# Object generation with proctex.py

proctex.py is a script designed to generate document and equation objects, which it then automatically exports to .pkl (document) and .json (document & equation) objects.

Here's a quick example of how the latexmlmath function works, for something simple like the fraction:
$\frac{3}{4}$.

In [32]:
import subprocess
from subprocess import PIPE
proc = subprocess.Popen(["latexmlmath", "--quiet", "-"], stderr = PIPE, stdout = PIPE, stdin = PIPE)
intext = "\\frac{3}{4}"
stdout, stderr = proc.communicate(intext)
print(stdout)

<?xml version="1.0" encoding="UTF-8"?>
<math xmlns="http://www.w3.org/1998/Math/MathML" alttext="\frac{3}{4}" display="block">
  <mfrac>
    <mn>3</mn>
    <mn>4</mn>
  </mfrac>
</math>



latexmlmath can output both contentML and displayML. LateXML document currently describes contentML output as being under development.

### Classes

The equation, document, and archive classes are all located in core/texclasses.py, and provide a navigable data structure that can be exported to both pickle (.pkl) and JSON (.json) file formats.

Commented out code corresponds generation of equation metadata (e.g. text/word tokens occurring before and after the equation).

The numerous try statements exist to address one of the issues with a non-standardized corpus of LaTeX documents - namely, that there are multiple encoding schemes, whereas the JSON library can only handle Unicode/UTF-8 text. Python 2's default functionality is to attempt to preserve the original text's encoding, which can then lead to UnicodeDecodeErrors.

Due to the excessively large/non-parallelizable nature of interacting with entire archive class objects, the archive document type will likely be depreciated in favor of generation of objects purely on a per-document/per-equation basis.

In [43]:
import subprocess
from subprocess import PIPE
from nltk.tokenize import word_tokenize
import os
class equation:
    def __init__(self,eqtext,fname, desig = 'latex'):
        self.text = eqtext
        self.type = desig
        self.itemtype = "equation"
        # self.prevtext = ""
        # self.nexttext = ""
        # self.prevtexttoks = []
        # self.nexttexttoks = []
        self.file = fname
        self.mathml = ""
        proc = subprocess.Popen(["latexmlmath", "--quiet", "-"], stderr = PIPE, stdout = PIPE, stdin = PIPE)
        try:
            stdout, stderr = proc.communicate(self.text)
· · ·
◆ Required tasks ◆
**A)** In the page on proctex.py, restate the paragraph beginning "The numerous try statements exist" more briefly, keeping its main facts.
**B)** From the listing, extract the lines that begin at the line containing "with complete transaction" and stop after the line containing "Digital Membership Card". Leave the pictures out.
The page on proctex.py and the listing after it have no connection to each other.

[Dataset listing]
· · ·
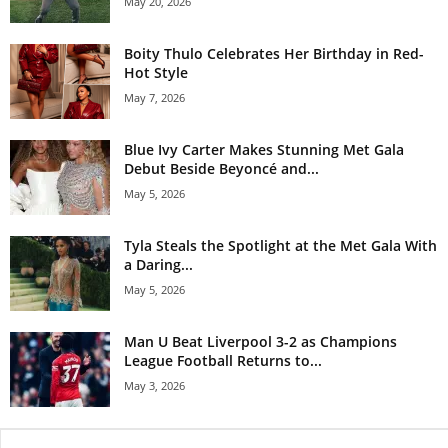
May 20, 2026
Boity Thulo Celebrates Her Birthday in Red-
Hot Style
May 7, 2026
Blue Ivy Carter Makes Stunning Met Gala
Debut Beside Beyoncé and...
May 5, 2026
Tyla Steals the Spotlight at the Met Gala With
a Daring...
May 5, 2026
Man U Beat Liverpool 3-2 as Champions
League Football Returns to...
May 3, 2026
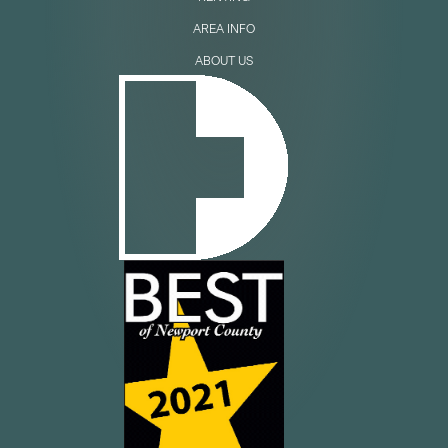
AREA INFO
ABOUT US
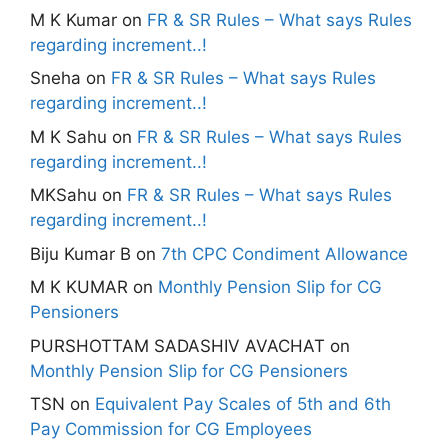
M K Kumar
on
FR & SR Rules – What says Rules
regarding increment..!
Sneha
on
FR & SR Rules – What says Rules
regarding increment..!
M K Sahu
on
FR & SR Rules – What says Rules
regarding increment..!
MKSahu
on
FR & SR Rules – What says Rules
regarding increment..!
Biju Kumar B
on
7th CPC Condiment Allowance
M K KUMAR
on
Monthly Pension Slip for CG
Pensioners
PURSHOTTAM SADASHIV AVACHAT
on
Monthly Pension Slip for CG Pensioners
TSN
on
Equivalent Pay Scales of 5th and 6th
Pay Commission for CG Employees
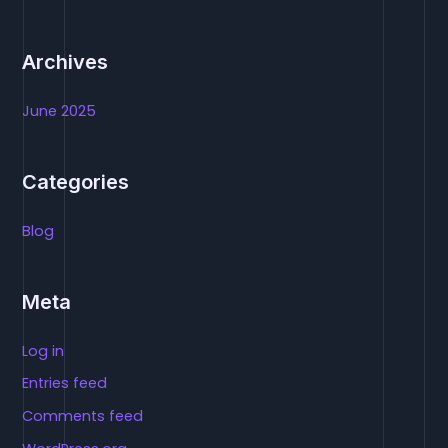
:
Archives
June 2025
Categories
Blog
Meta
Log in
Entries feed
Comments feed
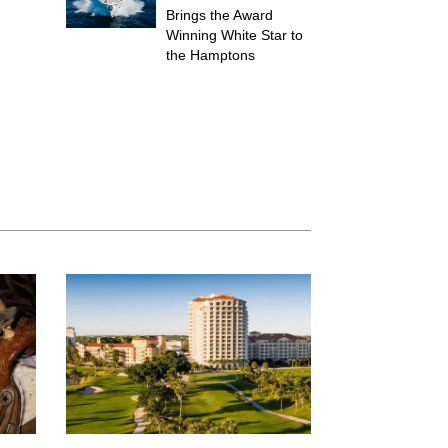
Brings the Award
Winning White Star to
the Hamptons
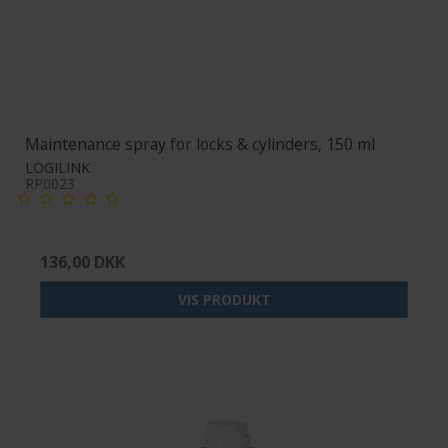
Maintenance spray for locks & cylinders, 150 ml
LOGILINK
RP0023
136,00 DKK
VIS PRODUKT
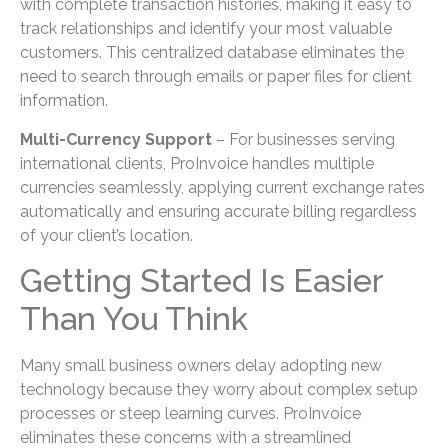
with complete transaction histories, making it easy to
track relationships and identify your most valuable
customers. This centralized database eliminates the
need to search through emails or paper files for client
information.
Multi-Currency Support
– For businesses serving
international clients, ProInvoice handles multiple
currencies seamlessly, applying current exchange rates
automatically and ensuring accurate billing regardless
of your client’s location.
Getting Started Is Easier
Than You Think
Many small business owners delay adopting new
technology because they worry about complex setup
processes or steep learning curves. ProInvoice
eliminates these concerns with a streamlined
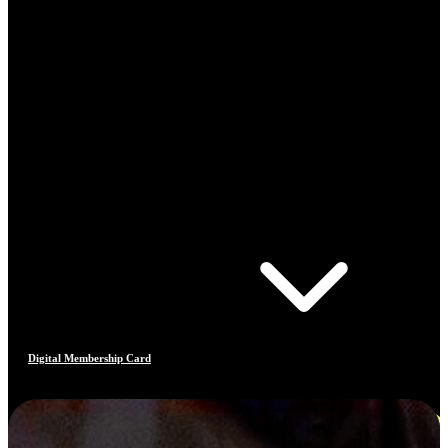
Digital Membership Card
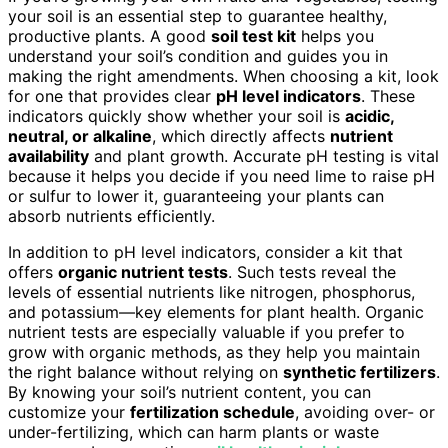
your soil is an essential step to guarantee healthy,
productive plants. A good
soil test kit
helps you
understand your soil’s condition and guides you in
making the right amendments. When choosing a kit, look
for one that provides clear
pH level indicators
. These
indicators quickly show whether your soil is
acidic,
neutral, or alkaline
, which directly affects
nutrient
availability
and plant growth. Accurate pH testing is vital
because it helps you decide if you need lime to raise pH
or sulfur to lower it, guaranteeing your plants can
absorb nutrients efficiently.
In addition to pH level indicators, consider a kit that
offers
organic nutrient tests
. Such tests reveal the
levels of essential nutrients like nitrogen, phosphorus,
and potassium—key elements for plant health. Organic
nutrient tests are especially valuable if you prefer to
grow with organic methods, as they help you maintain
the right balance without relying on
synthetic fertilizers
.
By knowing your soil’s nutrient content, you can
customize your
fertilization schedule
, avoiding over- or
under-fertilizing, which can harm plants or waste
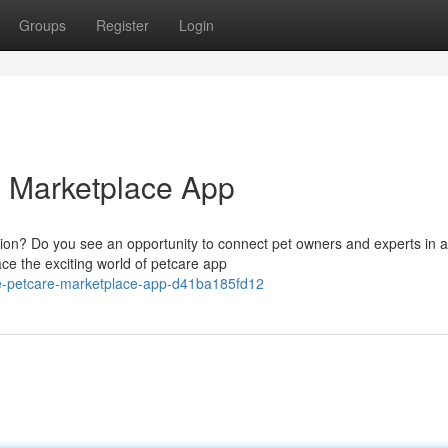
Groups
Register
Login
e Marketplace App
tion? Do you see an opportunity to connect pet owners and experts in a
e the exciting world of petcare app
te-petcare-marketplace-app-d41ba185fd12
· · ·
◆ Per-task outputs ◆
**A)** The try statements deal with a problem in a non-standardized corpus of LaTeX documents. These documents use multiple encoding schemes, but the JSON library can handle only Unicode/UTF-8 text. Python 2 by default tries to preserve the original text's encoding, which can cause UnicodeDecodeErrors.

**B)**
with complete transaction histories, making it easy to
track relationships and identify your most valuable
customers. This centralized database eliminates the
need to search through emails or paper files for client
information.
Multi-Currency Support
– For businesses serving
international clients, ProInvoice handles multiple
currencies seamlessly, applying current exchange rates
automatically and ensuring accurate billing regardless
of your client’s location.
Getting Started Is Easier
Than You Think
Many small business owners delay adopting new
technology because they worry about complex setup
processes or steep learning curves. ProInvoice
eliminates these concerns with a streamlined
Digital Membership Card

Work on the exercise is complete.